Marty Supreme è tutto fuorché quello che potrebbe sembrare sulla carta, ossia la biografia di un giocatore di ping pong. Il film è prima di tutto un’indagine viscerale sull’ego, sull’ossessione e sulla natura stessa dell’ambizione umana.
Ambientato negli Stati Uniti degli anni ’50, racconta la parabola di Marty Mauser (Timothèe Chalamet), un giovane uomo col sogno titanico di essere il migliore al mondo in uno sport che pochi prendono sul serio: il tennis da tavolo. Guardando il personaggio attraverso gli occhi del regista Josh Safdie non si assiste ad un ritratto sportivo tradizionale, ma ad una specie di epica moderna sul narcisismo e sul desiderio di conquistare ad ogni costo un posto, in un mondo che non rende facile la grandezza.

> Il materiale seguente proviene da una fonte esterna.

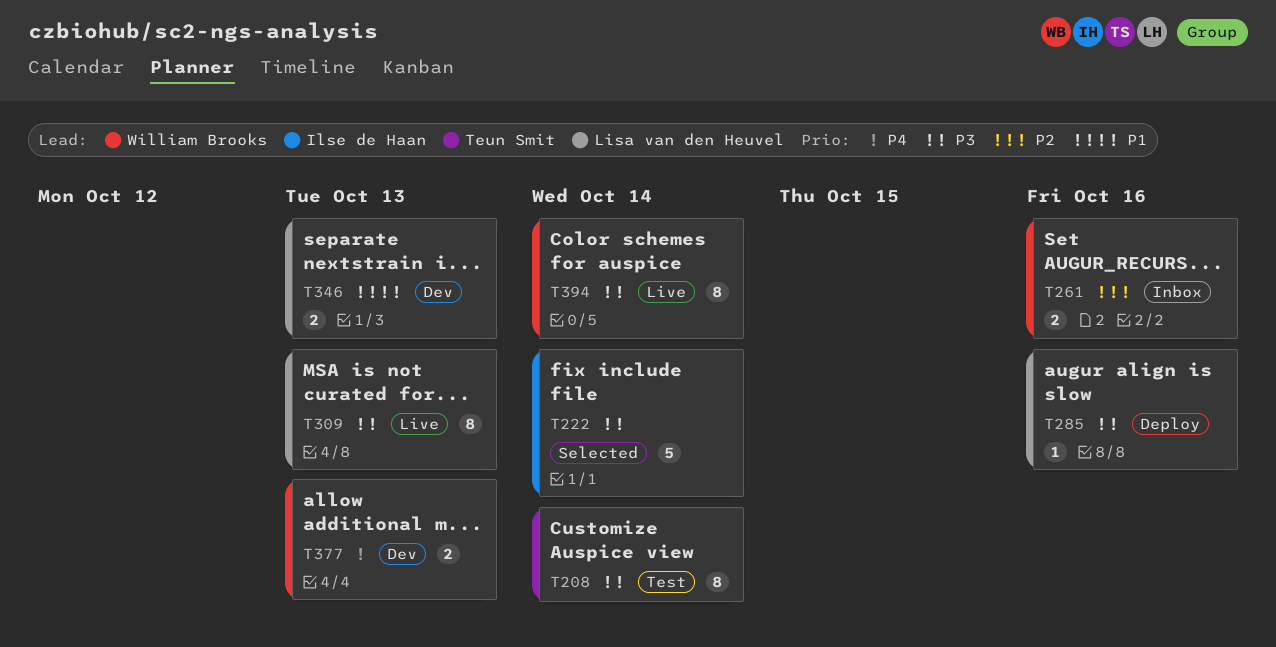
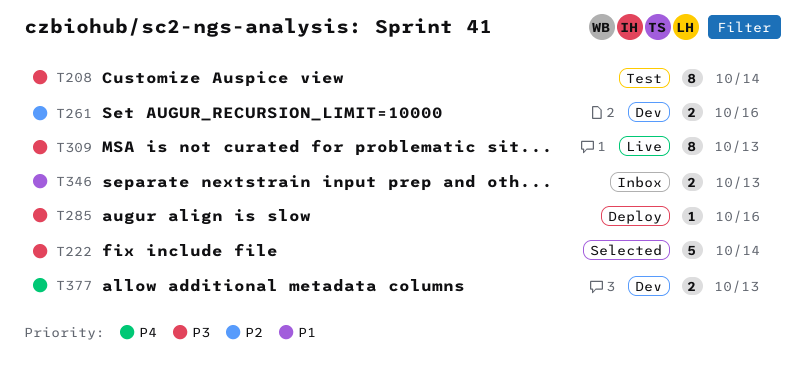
T261, status: Inbox -> Dev
T346, status: Dev -> Inbox
T394: present -> none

Al centro di tutto c’è Timothèe Chalamet, che mette per la prima volta la bellezza in secondo piano, imbruttendosi persino, per interpretare il personaggio, e regalandoci uno dei momenti più convincenti della sua carriera. Il suo Marty è allo stesso tempo affascinante ed irritante, magnetico e autodistruttivo, un protagonista che non si limita a correre dietro a un titolo mondiale, ma è mosso da un impulso compulsivo ad essere visto, riconosciuto e temuto. Marty, con la sua ambiguità morale, non è un eroe in senso classico, è piuttosto il riflesso di quella parte dell’io che vuole vincere ad ogni costo.

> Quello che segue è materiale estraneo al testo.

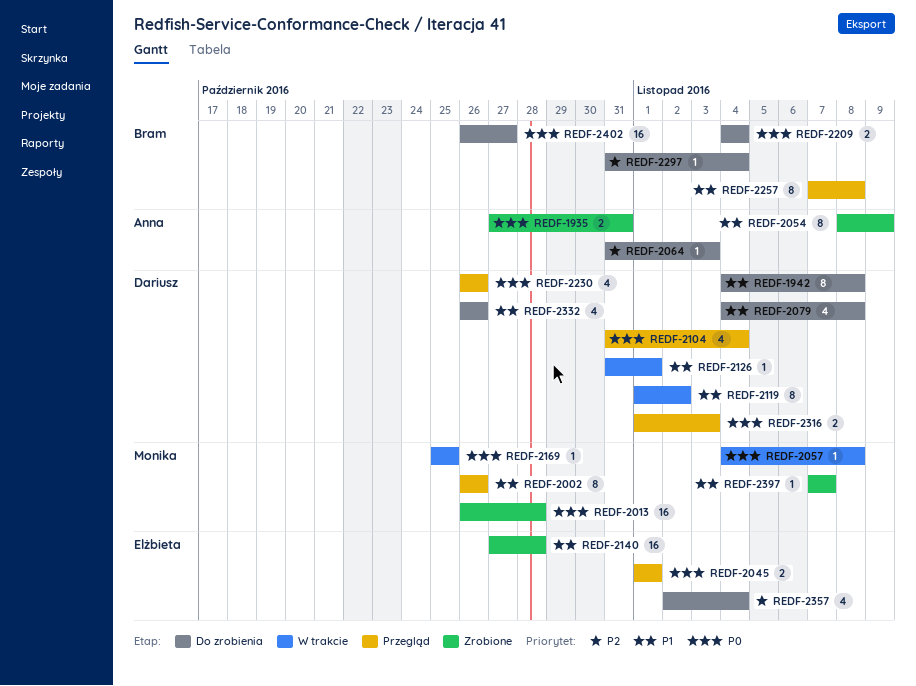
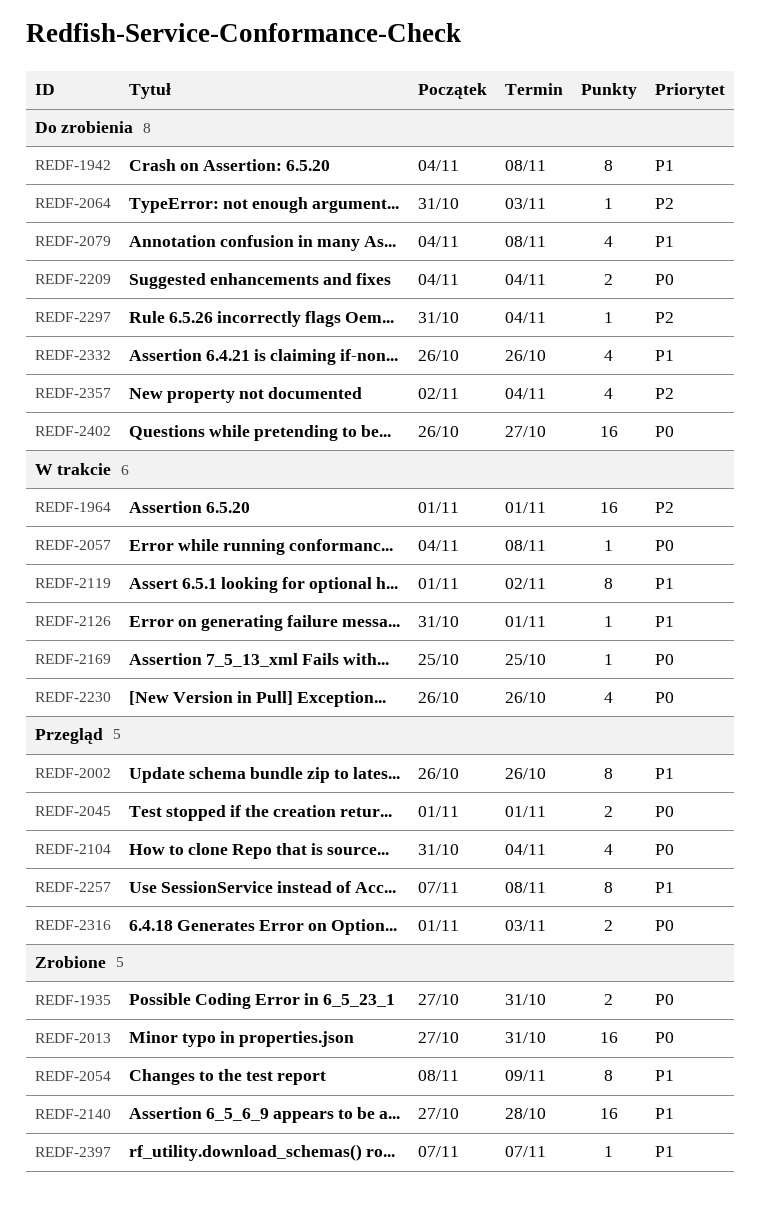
REDF-1964: none -> present
REDF-2013, start: Oct 26 -> Oct 27
REDF-2013, due: Oct 28 -> Oct 31
REDF-2230, status: Przegląd -> W trakcie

Gli fa da perfetto controcanto Gwyneth Paltrow, che con la sua presenza scenica all’opposto controllata, composta ed asciutta, contribuisce a rendere ancora più evidente l’irrequietezza del protagonista.
Dal punto di vista stilistico Marty Supreme fonde l’ambientazione storica con un’irriverente modernità sensoriale. La macchina da presa spesso sembra correre insieme al protagonista, il ritmo è travolgente, in grado di trasmettere una frenesia quasi fisica. Uno dei punti più alti è poi l’uso della colonna sonora, fatta di brani non coerenti con l’epoca rappresentata, per la maggior parte pezzi pop e rock anni 80, che spingono il racconto fuori dal realismo e dentro una dimensione quasi astratta. La musica non commenta il periodo ma il personaggio, fuori asse rispetto al suo tempo, già proiettato in una cultura della competizione, dell’immagine e dell’ego che appartiene a un’epoca successiva.
In conclusione, è difficile rimanere indifferenti alla forza di quest’opera, un film che non si accontenta di intrattenere, ma che chiede allo spettatore di confrontarsi con un protagonista che sfida apertamente la nostra empatia, esplorando il lato oscuro della performance, dove il talento non salva e la vittoria non redime, fino a un finale apparentemente di pacificazione che comunque, vista la tendenza di tutta la pellicola, lascia aperto il dubbio su come poi realmente andrà a finire.